The Orioles wanted to give the White Sox the series, but the White Sox wouldn't let them.
After weathering five tough innings from changeup specialist John Means, the Sox had a couple opportunities against the leaky Baltimore bullpen. Alas, the Sox couldn't capitalize, and now they're 4-5 in the softest stretch of their schedule.
In the sixth, they had the bases loaded and one out, and Evan Marshall spotted the Sox a run by plunking Ryan Cordell to make it 4-2. Marshall came back to strike out Jose Rondón, and when Nicky Delmonico pinch-hit for Adam Engel, Paul Fry came in to turn him around and induced an inning-ending groundout.
The ninth felt worse. Leury García led off by cuing a Mychal Givens pitch just over third base for a leadoff double.

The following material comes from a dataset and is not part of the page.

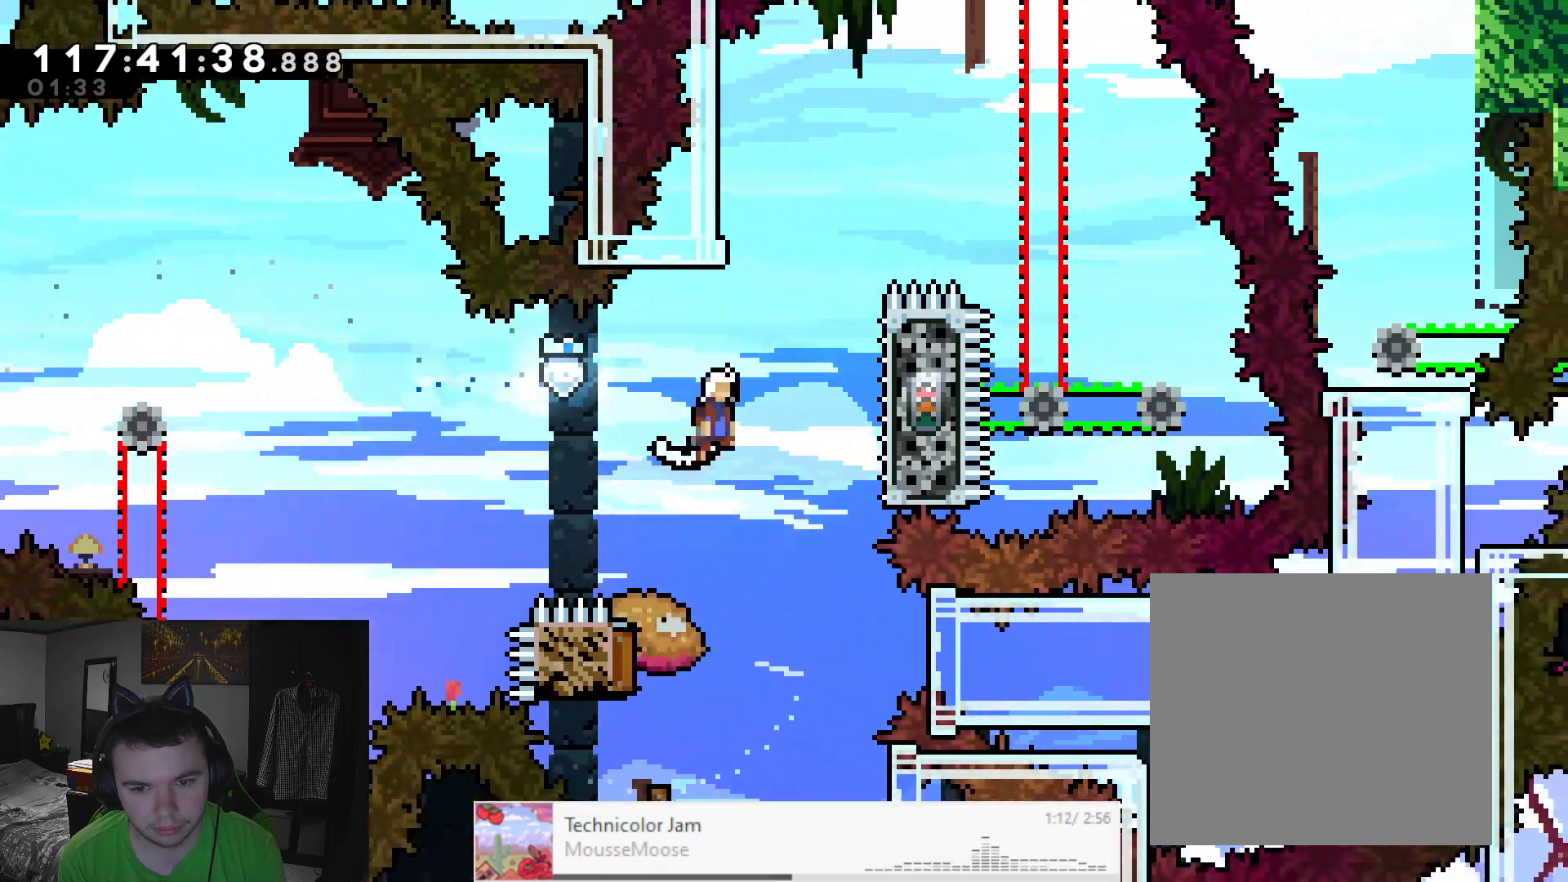
{"buttons": ["R2"], "left_stick": "right", "events": []}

Two batters later, Jose Abreu drove him home with a sliced double to the left-center gap. Givens then did the Sox a favor by moving Abreu to third on a wild pitch during his battle with James McCann. With the infield in, McCann couldn't lay off an outside slider for the strikeout. With the infield back, Richie Martin had enough time to flag down Yoan Moncada's grounder on the right side of second, making a sliding stop and throw to end the game.
The White Sox were 2-for-10 with runners in scoring position, stranding 11.
That was the bigger issue than pitching, although it didn't help that Ervin Santana put them in a hole right away. He let the Orioles have some two-out magic when he gave up two doubles and a single for two runs and a quick 2-0 lead in the first, and Baltimore held the lead the rest of the way.
Joey Rickard then greeted Santana with a triple in the second and scored on a sac fly to make it 3-0.
Much like his last start, Santana eventually settled in, even if it was too late for a quality start. He retired 10 of 11 at one point, but the one exception was something. Stevie Wilkerson was awarded first base when home plate umpire Chad Fairchild thought a ball in the dirt hit his foot. The replay showed it didn't, so Wilkerson returned to the batter's box after a successful Rick Renteria challenge.
Wilkerson then took Santana deep for his first career homer.
Nevertheless, he settled down enough to make it a surprise when Renteria pulled him one out shy of five innings, and at just 71 pitches. Trey Mancini kept the fifth alive with a single, and Renteria decided to be proactive by going to Jace Fry.
Santana might object to the move, but the bullpen rewarded Renteria's decision by keeping the O's to zeroes the rest of the way. Jose Ruiz even threw a scoreless inning.
Bullet points:
*Moncada ended up avoiding striking out for a second straight game and drawing a walk, but he also stranded five.
*Abreu drove in seven runs over the three-game set, so hopefully he can carry that performance to better pitching staffs.
*Welington Castillo had an infield single, which seems worth noting.